### SOURCE DATA
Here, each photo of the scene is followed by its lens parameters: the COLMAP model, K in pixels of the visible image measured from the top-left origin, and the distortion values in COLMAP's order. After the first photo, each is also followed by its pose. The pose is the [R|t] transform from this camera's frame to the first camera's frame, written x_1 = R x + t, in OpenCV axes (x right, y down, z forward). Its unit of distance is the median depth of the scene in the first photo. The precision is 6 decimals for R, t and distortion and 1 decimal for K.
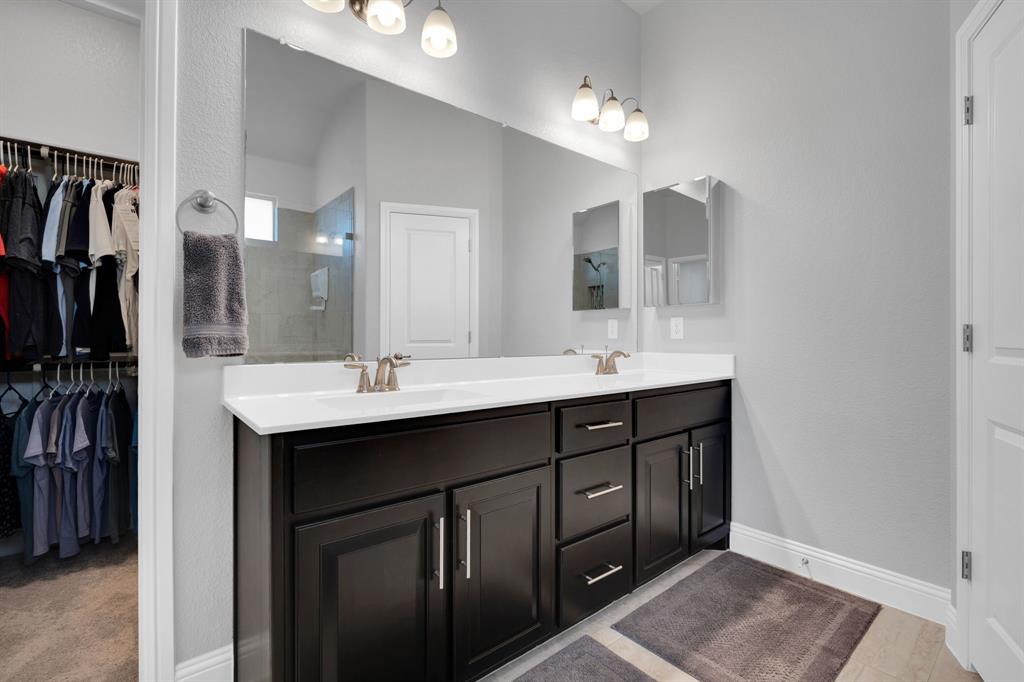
lens RADIAL K [[458.2, 0, 511.3], [0, 458.2, 339.1], [0, 0, 1]] dist [-0.002328, -0.000679]
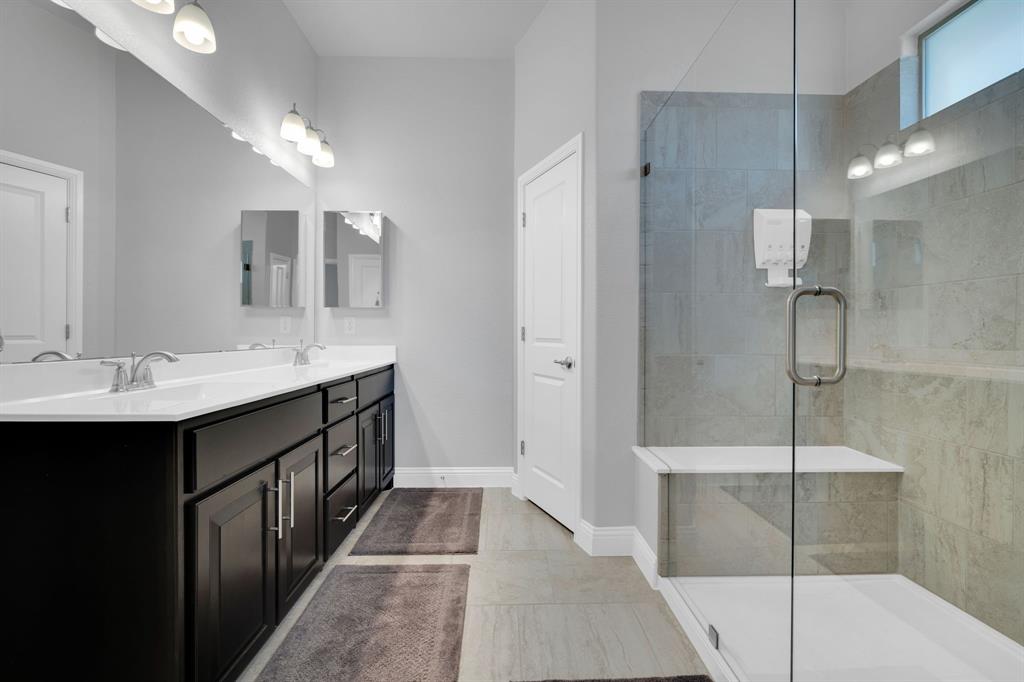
lens RADIAL K [[458.2, 0, 511.3], [0, 458.2, 339.1], [0, 0, 1]] dist [-0.002328, -0.000679]
pose [[0.617278, -0.006342, 0.786720, -0.500259], [-0.000082, 0.999967, 0.008126, 0.003604], [-0.786745, -0.005081, 0.617257, -0.160406]]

### WHAT THE EXERCISE ASKS
Reproduce the material exactly; keep pictures out.

### WRITTEN REPLY
Here, each photo of the scene is followed by its lens parameters: the COLMAP model, K in pixels of the visible image measured from the top-left origin, and the distortion values in COLMAP's order. After the first photo, each is also followed by its pose. The pose is the [R|t] transform from this camera's frame to the first camera's frame, written x_1 = R x + t, in OpenCV axes (x right, y down, z forward). Its unit of distance is the median depth of the scene in the first photo. The precision is 6 decimals for R, t and distortion and 1 decimal for K.
lens RADIAL K [[458.2, 0, 511.3], [0, 458.2, 339.1], [0, 0, 1]] dist [-0.002328, -0.000679]
lens RADIAL K [[458.2, 0, 511.3], [0, 458.2, 339.1], [0, 0, 1]] dist [-0.002328, -0.000679]
pose [[0.617278, -0.006342, 0.786720, -0.500259], [-0.000082, 0.999967, 0.008126, 0.003604], [-0.786745, -0.005081, 0.617257, -0.160406]]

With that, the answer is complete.